Honoring the Fallen: Kings County Peace Officer Memorial
Want to learn more about how our fallen heroes are being remembered? In this series of profiles, we focus on the memorials paying tribute to the sacrifice, dedication and valor of those who gave their all in the line of duty.
The Kings County Peace Officer Memorial was established on Peace Officers Memorial Day (May 15), 1998, and its creation was spearheaded by the Kings County Peace Officers Association (KCPOA). KCPOA President and Kings County Deputy Eric Anderson was instrumental in securing private donations and hosting fundraisers to cover the cost of the 2,000-pound pearl-gray granite monument located in the courthouse square of the Kings County Government Center (1400 W. Lacey Blvd., Hanford, 93230). In his address to attendees during the dedication ceremony in 1998, Anderson said, “I want to tell a story, a story about a vision. This concept came together though a lot of pain, and this is the final result. It started off as revitalizing the memorial service, then let’s do a tree-planting, then James was killed. It just became this big labor of love.”
Anderson was referring to Visalia Police Officer James Rapozo, whose tragic line-of-duty death on January 9, 1998, was an impetus for the memorial’s creation. Prior to serving the citizens of Visalia, Rapozo had worked for the Hanford Police Department and Kings County Sheriff’s Office. “He had maintained many close relationships in Kings County, and his death impacted our law enforcement community,” says Nate Ferrier, secretary/treasurer for PORAC’s Central California Chapter and member of the Kings County Deputy Sheriff’s Association. (Ferrier also shared that Rapozo’s son, Max, followed in his father’s footsteps and currently serves as a deputy and K-9 handler for the Kings County Sheriff’s Office.)
When the research began for the names to be added to the memorial, information was discovered on two law enforcement deaths from the 1800s, Solomon Gladden (EOW 1893) and Constable Bird (EOW 1895). “Very little was known about these two men, but their stories were uncovered thanks to the creation of the memorial,” Ferrier says. When the memorial was dedicated, the names of Gladden and Bird were etched onto the top of the granite marker along with Rapozo and two other officers who made the ultimate sacrifice, Dean J. Esquibel (EOW 8/21/1985) and William E. Lehn (EOW 6/21/1994). Their names rest above LAPD Sergeant George Hahn’s poem, “The Monument,” which is inscribed on the front of the marker. The memorial is located in close proximity to the county’s Military Memorial Wall, which honors local heroes who gave their lives serving the country.
The KCPOA disbanded soon after the memorial was dedicated, “and from what I have learned, Eric was their final president,” Ferrier shares. “He certainly left his mark on the law enforcement community in Kings County by helping to create our memorial.” Sadly, he added, Anderson passed away earlier this year.

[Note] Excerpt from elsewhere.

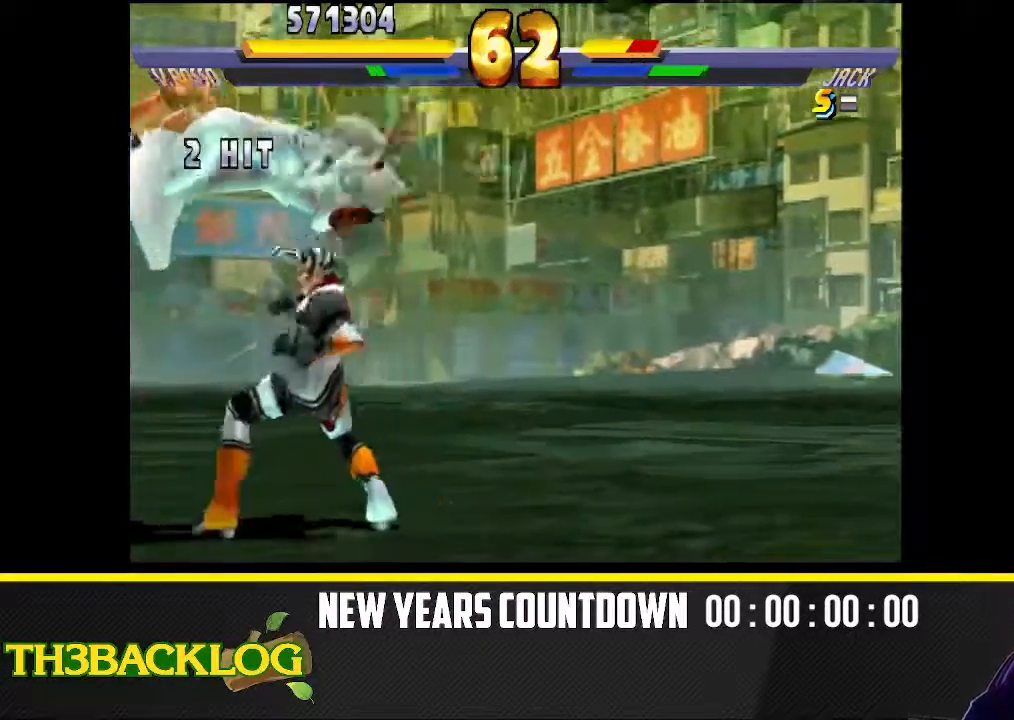
{"buttons": [], "left_stick": "center", "events": [[17, "left_stick", "down"], [83, "TRIANGLE", "down"], [150, "TRIANGLE", "up"], [183, "left_stick", "left"], [233, "left_stick", "up"], [250, "TRIANGLE", "down"], [317, "left_stick", "down"], [333, "TRIANGLE", "up"], [450, "left_stick", "center"]]}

Since the dedication ceremony, the Kings County Peace Officer Memorial Service has been held at the monument each May. Local agencies take turns hosting the service and preparing the event, which includes various speakers, the playing of “Taps,” military flyovers and more. “The event serves as a reminder how dangerous law enforcement can be and provides a moment to remember our fallen heroes,” Ferrier shares. “Not only does the community come out to support peace officers, but many retired law enforcement members attend the event. It allows for new law enforcement members to interact with past members.”
In May 2000, a sixth officer was added to the memorial, Kings County Deputy Sheriff Alan T. Sharra (EOW 12/27/1999), who was killed in a traffic accident while en route to assist another deputy. To further memorialize Sharra, in 2019, the Kings County DSA and Kings County Sheriff Dave Robinson worked with Assemblymember Rudy Salas to designate a portion of Highway 41, near Stratford, in his honor. The dedication ceremony for the memorial highway sign was held in December 2019, 20 years almost to the day after Sharra’s death. Earlier that same year, in May, Sharra was remembered during the annual memorial service. His widow, Gina Sharra, attended both ceremonies.
“I had a personal connection to Deputy Sharra’s death,” Ferrier shares. “The day he was killed was my very first day of FTO. I took great pleasure in helping to make the Sharra Memorial Highway a reality.”